Wie ich sonst erzürnte über die Verbrechen jener Gräueltäter, wenn ich denn davon
erfuhr, so erzürnte ich nun wegen meiner selbst.

Was hab ich nur getan?


Da liefen wir des einen Nachts, auf geradem Wege zu Gretchens Tür. Mir wurde es
im Herzen warm, endlich mein Gretchen wieder zu erblicken. Mephisto spielte dazu
noch die Zither, vom ablegen der Jungfernschaft hat er dabei geträllert, ganz wie
ich´s mit ihr im Sinne hatte. Doch angekommen an der Tür, bemerkten wir, da stand
schon wer! Ein junger Kerl war das gewesen, vom Körperbau mir ebenbürtig. Er
schimpfte sogleich über Mephistos Gesinge und ging ihn direkt mit der Klinge an.
Doch Mephisto lähmte ihm die Degenhand und rief ich soll es nun mit meinem
eigenen beenden. Dies war die zweite Untat meines Lebens und in mir drin wurds
schrecklich kalt und unbequem. Zum Mörder wurde ich, weil ich, ja ich der Meister,
meinem Schergen hörig war!

Was hab ich mir dabei gedacht, des Teufels Gehilfen an die Seite zu befehlen?
Riss mich der Umgang mit ihm doch erst vollends weg, von Experimenten,
Forschung und all den Büchern meiner liebsten Wissenschaften, direkt hinein ins
aller derbste Verbrecherleben!

Gretchen unterdessen, wurde ebenso von großer Schande geplagt. Unser Spross
wuchs ihr im Leib, doch es war kein Vater dessen, kein Ehemann ihrer weit und breit.
Zum Abschaum der Stadt hat man sie ernannt und sie ertrank unser Kinde im Fluss.
Ich machte mich mit Mephisto auf zu dem Kerker, in welchem sie auf ihre
Hinrichtung wartete. Sie war komplett von Sinnen, redete wirr daher und erkannte
mich nicht einmal. Ich war Schuld an diesem Werdegang, alleine ich habe sie in
dieses Verderben gezogen. Diese große Schuld trug ich mit mir rum, ich habe dieses
junge unbescholtene komplett zerstört. Die Gedanken daran, was ich schreckliches
vollbracht habe, wichen mir nie von der Seite.

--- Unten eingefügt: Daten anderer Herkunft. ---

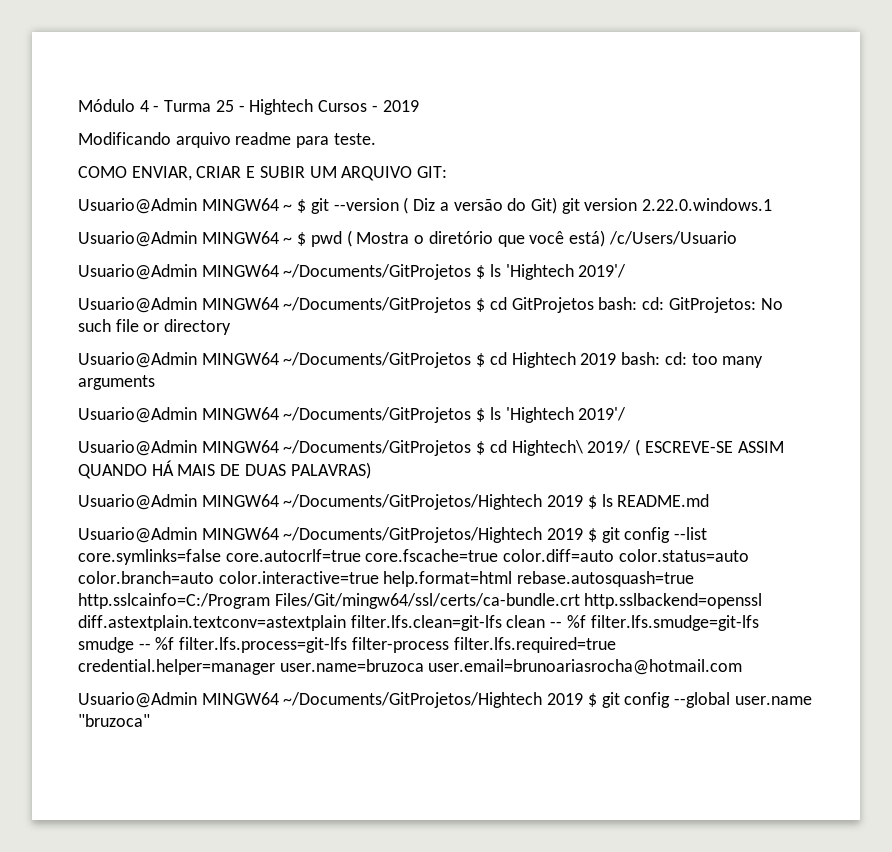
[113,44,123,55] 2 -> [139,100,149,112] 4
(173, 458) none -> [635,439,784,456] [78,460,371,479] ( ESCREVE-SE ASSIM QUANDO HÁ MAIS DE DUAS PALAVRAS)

Die Jahre gingen ins Land, bis ich mich schließlich von Mephisto trennten musste,
denn er hatte wahrlich nur niederträchtige Methoden im Sinn, auch wenn er mir mit
diesen helfen wollte.

Ich verhalf dem Kaiser durch meine Ratschläge zum Sieg und erhielt als Dank das
Wattland. Dem natürlichen Alterungsprozess verfallen und sogar erblindet, empfand
ich es als meine letzte Pflicht, den Bewohnern dieses Gebietes als Ingenieur in
Sachen Dammbau dabei zu helfen, dieses Land trockenzulegen und nutzbar zu
machen.

Nun habt ihr vieles über mich erfahren und ich spüre, wie mir die letzten Kräfte
schwinden. Seht meinen Lebens- nein eher meinen Leidensweg und all die Opfer
meinetwegen als große Warnung, auf dass ihr nie in die Versuchung geratet, wie ich
es tat. Ein Bündnis mit dem Teufel und seinen Lakaien kann nur im Chaos enden..

Herr, so weise deine Engel an, mich hinauf zu euch zu geleiten. Ich sei nun dein.